I'm making lemons out of lemonade - trying to integrate knowledge from book on programming theory my manager has been force-feeding me, with Shelter project. Surprisingly, I learned that a lot of advice the authors give has already been implemented in Shelter.
It has an external scripting language - check.
It has a SCRIPT GENERATOR for that language - check.
It has a console - check.
It avoids having duplicate documentation instances that need to be kept in sync - check. Zorlag (dialogue editor) generates people's location, place description and quest reports automatically on compile.
It has regression testing - check. The prison area designed a while back, was and still is being used as a ground for checking how all of the features work together. When new game save/load routines started breaking shit, it again became relevant and invaluable. It tests dialogue scripting, stat checks, combat (lethal and non-lethal), object interaction, inventory/item management.
A very important problem that I'm aware of as well, but unable to fix, is the "broken window syndrome". Building the game has been an evolving process. Initially it all started clean. Think() here, Render() there, handle movement here, items there...
But since the project is new to me, eventually ugly pieces started appearing here and there. Broken windows. Many of them have been "patched up" instead of being fixed elegantly.
There are reasons for this:
1) preceding framework limits how much I can do without breaking more shit
2) with the constantly interrupted development, I keep forgetting how parts of the project work, and am
very prone to breaking shit
This is why this week I also implemented a source control system, so I could always revert to a time when shit wasn't broken.
The "broken window syndrome" has buried other projects at much earlier stages, but Shelter is like a ghost train, relentlessly moving forward in a dark cloud of smoke, leaving behind shattered pieces of glass and melted rails.

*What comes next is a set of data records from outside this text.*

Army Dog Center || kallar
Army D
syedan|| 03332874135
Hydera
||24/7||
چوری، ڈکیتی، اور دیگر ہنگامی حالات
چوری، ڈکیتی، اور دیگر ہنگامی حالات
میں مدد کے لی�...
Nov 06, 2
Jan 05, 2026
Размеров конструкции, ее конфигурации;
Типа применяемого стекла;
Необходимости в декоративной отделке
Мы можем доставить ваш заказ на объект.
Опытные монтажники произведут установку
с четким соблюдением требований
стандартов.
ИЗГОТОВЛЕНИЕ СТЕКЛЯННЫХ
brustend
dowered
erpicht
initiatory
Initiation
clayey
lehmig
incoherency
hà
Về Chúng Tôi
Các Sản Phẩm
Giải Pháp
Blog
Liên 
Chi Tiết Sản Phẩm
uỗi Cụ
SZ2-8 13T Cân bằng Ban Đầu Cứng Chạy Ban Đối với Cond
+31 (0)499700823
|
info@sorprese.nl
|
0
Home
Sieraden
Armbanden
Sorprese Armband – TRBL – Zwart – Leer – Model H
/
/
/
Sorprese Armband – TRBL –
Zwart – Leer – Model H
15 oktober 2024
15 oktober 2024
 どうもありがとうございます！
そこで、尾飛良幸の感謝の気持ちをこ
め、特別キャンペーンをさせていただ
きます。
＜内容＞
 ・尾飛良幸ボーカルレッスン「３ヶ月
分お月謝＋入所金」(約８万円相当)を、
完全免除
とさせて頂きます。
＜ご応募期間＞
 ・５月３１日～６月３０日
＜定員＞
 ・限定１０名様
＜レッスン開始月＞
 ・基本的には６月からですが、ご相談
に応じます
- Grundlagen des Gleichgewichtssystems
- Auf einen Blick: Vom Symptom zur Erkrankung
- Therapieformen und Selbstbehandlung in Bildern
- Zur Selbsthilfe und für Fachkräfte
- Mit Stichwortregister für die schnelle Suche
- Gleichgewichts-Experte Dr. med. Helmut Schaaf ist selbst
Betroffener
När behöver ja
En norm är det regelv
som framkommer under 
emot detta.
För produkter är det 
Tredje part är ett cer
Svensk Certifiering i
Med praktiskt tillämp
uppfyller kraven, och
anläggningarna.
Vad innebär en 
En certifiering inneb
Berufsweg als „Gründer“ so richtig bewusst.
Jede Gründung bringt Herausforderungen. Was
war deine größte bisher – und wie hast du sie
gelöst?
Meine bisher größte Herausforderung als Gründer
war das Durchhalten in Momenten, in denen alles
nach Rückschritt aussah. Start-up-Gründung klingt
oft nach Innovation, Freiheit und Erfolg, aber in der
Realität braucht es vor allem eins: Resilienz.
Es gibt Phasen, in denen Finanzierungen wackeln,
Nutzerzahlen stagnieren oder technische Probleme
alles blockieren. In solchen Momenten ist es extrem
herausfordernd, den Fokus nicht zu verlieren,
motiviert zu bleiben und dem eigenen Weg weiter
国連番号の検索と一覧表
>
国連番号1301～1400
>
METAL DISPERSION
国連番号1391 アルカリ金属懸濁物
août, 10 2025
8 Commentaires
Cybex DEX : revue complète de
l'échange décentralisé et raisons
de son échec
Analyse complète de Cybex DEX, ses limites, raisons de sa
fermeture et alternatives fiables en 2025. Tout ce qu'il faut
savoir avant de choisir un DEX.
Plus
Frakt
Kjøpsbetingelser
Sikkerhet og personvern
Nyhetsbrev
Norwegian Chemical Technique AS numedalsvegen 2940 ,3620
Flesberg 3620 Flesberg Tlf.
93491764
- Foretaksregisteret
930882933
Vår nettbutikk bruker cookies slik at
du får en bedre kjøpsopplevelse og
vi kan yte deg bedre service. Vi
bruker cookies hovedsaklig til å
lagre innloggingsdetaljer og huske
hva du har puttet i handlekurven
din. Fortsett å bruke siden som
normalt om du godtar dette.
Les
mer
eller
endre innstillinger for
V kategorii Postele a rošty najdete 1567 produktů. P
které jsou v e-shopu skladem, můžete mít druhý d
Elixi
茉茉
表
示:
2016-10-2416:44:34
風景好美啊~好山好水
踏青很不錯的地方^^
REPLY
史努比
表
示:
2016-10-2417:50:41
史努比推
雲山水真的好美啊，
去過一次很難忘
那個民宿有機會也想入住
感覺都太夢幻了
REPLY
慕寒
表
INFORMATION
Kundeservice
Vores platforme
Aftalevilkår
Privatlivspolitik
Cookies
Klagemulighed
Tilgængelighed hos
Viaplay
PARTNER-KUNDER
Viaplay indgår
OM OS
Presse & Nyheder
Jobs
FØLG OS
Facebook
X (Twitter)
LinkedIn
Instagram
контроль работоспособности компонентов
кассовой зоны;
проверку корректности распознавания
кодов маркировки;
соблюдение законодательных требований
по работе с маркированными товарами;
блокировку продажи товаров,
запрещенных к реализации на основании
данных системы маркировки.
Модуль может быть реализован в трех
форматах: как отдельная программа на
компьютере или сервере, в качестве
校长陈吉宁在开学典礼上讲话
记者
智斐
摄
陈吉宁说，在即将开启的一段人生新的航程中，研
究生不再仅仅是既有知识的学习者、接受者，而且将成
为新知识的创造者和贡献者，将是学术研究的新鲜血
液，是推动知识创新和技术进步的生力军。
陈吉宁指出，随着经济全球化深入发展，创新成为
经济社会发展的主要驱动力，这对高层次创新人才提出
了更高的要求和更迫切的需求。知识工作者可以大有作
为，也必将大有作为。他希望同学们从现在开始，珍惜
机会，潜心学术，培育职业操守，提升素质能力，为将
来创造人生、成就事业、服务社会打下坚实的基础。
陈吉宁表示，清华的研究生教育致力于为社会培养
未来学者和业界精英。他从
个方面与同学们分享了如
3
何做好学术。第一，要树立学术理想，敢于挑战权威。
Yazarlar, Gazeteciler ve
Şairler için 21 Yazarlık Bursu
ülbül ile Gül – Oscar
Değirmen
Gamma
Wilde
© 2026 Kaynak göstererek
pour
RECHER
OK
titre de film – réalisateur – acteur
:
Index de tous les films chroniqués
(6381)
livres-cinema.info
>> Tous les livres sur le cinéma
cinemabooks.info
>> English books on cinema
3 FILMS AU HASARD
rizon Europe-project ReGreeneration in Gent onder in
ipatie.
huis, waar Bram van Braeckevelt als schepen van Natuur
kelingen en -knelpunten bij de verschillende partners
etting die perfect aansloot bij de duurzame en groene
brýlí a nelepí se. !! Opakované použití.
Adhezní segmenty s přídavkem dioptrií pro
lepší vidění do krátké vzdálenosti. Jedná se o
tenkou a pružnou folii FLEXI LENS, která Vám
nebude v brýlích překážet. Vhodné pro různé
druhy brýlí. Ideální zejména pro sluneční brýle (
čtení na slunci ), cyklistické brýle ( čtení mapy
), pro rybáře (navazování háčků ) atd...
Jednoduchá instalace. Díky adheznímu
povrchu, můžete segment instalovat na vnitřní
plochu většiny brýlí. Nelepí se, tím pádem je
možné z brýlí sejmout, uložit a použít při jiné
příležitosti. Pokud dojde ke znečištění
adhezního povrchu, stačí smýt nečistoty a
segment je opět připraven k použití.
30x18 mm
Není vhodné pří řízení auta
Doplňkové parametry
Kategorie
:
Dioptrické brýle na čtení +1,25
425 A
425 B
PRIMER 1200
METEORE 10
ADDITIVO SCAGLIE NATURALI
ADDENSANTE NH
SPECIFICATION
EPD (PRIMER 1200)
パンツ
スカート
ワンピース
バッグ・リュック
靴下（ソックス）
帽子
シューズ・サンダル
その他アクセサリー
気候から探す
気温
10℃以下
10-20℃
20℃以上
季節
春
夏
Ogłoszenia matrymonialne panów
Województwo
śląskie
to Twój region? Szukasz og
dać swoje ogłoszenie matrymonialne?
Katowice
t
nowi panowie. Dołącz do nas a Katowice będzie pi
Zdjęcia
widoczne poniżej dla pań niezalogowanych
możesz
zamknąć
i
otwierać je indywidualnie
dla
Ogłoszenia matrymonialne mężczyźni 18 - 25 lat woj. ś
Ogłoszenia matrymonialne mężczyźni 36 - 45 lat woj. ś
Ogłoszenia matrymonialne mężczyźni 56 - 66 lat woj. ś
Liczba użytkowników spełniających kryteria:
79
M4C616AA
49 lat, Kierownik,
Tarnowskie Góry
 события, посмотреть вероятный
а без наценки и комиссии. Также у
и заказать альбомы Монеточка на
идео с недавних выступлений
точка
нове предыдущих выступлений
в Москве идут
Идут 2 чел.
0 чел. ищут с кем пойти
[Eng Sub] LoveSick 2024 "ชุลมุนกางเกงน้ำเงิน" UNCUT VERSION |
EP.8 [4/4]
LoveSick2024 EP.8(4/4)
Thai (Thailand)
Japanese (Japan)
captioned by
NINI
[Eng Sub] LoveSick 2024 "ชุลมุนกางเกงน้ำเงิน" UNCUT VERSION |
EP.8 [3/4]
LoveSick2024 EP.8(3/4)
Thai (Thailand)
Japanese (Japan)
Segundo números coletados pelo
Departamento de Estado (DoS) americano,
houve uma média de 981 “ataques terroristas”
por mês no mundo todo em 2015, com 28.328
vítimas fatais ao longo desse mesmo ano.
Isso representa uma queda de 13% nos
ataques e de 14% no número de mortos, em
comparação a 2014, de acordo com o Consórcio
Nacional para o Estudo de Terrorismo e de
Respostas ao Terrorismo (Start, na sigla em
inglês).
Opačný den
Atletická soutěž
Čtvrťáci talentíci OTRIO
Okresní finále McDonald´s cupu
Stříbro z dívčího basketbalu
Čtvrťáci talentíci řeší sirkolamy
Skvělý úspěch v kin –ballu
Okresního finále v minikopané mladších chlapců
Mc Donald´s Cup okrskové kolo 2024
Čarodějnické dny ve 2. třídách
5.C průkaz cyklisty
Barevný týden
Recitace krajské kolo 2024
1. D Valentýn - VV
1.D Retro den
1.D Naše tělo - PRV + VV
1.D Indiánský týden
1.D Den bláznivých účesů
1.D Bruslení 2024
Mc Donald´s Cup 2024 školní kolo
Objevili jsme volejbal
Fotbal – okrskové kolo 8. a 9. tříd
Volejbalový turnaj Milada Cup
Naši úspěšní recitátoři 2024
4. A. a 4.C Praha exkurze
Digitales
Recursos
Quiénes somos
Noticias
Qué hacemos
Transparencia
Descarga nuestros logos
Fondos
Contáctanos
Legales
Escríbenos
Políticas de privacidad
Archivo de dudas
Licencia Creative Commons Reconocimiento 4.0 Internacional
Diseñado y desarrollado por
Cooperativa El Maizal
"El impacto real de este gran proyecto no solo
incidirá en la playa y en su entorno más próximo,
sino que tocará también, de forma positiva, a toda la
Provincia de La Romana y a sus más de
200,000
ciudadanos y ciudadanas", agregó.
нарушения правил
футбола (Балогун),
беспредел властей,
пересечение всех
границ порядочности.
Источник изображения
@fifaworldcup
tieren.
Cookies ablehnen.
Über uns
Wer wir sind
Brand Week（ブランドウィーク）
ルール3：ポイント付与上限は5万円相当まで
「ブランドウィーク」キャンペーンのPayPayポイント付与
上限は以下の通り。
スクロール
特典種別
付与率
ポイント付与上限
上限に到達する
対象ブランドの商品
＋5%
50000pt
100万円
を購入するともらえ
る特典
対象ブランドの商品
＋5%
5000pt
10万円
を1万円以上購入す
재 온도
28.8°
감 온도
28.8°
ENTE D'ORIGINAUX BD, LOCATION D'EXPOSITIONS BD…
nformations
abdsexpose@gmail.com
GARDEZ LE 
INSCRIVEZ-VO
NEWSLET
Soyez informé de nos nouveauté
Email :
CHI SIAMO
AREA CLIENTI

Yet as much as it pains me, I may need to redo combat AI and UI management. Over Shelter's evolution, they have grown, a patch over a patch over a patch, into something incomprehensible, and now I have a much clearer vision of what they should, and should not, do.
But I am also working on content... at a snail's pace, as usual. If someone can figure a way to make an e-ink screen, like Kindle DX, to view C++ code (and let me use a normal keyboard), let me know. My dry eye syndrome (DES) is not getting any better.